--- QUOTED TEXT ---
The psalmist said, “For ever, O Lord, thy word is settled in heaven” (Psalm 119:89; cf. 1 Peter 1:23–25).
Someone said, “His words have passed into laws, they have passed into doctrines, they have passed into proverbs, they have passed into consolations, but they have never passed away.” It stands, though infidels may attack it (Jeremiah 36:22–25).
When Antiochus Epiphanes became ruler in Syria in 175 b.c. he destroyed the Jewish temple, sold the people of Jerusalem into slavery, and sought to do away with their sacred writings, forcing Greek culture upon the Jews. This was all done in an effort to substitute Zeus worship for the worship of God. Frank E. Hirsch in, “Abomination of Desolation,” wrote, “The observance of all Jewish laws, especially those relating to the sabbath and to circumcision, were forbidden under pain of death. The Jewish cult was set aside; in all the cities of Judaea, sacrifices must be brought to the pagan deities. Representatives of the crown everywhere enforced the edict. Once a month the search was instituted, and whoever had secreted a copy of the law or had observed the rite of circumcision was condemned to death.” However, God saw to it that efforts to destroy the sacred writings of the Old Testament failed.

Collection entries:
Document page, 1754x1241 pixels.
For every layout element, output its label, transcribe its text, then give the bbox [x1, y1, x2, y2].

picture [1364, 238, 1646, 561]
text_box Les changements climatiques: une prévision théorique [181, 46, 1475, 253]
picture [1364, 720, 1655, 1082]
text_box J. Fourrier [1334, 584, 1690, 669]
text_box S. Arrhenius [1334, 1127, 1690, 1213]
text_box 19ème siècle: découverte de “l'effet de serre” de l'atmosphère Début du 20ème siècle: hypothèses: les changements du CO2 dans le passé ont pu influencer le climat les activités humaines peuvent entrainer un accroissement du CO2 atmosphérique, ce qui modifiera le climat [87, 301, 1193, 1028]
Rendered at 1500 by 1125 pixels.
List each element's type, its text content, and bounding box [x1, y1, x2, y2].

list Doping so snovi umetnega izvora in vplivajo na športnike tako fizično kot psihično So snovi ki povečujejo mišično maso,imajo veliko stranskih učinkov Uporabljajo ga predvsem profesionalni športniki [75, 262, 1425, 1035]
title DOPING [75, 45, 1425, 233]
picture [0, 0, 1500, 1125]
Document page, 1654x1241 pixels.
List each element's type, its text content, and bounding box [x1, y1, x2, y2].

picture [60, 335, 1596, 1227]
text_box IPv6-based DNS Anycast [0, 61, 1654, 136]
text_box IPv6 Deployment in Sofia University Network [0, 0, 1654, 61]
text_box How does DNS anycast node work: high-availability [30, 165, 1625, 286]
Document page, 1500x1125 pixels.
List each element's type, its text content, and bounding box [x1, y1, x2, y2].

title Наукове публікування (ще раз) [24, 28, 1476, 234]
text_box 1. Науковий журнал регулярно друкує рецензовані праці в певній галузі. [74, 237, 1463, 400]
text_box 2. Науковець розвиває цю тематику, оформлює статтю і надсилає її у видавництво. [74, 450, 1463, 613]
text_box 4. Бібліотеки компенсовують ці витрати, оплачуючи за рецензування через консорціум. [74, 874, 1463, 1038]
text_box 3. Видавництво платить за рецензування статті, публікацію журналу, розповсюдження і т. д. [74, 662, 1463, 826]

--- THINGS TO DO ---
a. The passage on the permanence of Scripture quotes someone describing what His words have passed into. List each of those things.
b. In the passage on the permanence of Scripture, in what year did Antiochus Epiphanes become ruler in Syria?
c. Pick up the passage on the permanence of Scripture after its final sentence and continue it.

--- THE ANSWERS ---
a. laws, doctrines, proverbs, consolations

b. 175 b.c.

c.
Roman emperor Diocletian decreed death for any person who owned the Bible. After two years he boasted, “I have completely exterminated the Christian writings from the face of the earth.” In fact, he is said to have erected a monument over the ashes of burned Bibles. However, when Constantine came to the throne and desired copies of the Bible, offering a reward to anyone who could deliver one, within twenty-five hours fifty copies of God’s word were offered to the emperor.
Voltaire was a notorious French infidel. In 1778, he boasted that within one hundred years the Bible would be no more. Later, the very press that printed the blasphemous prediction was used to print Bibles, and the house in which he lived was used by the Geneva Bible Society to store Bibles and as a distribution center.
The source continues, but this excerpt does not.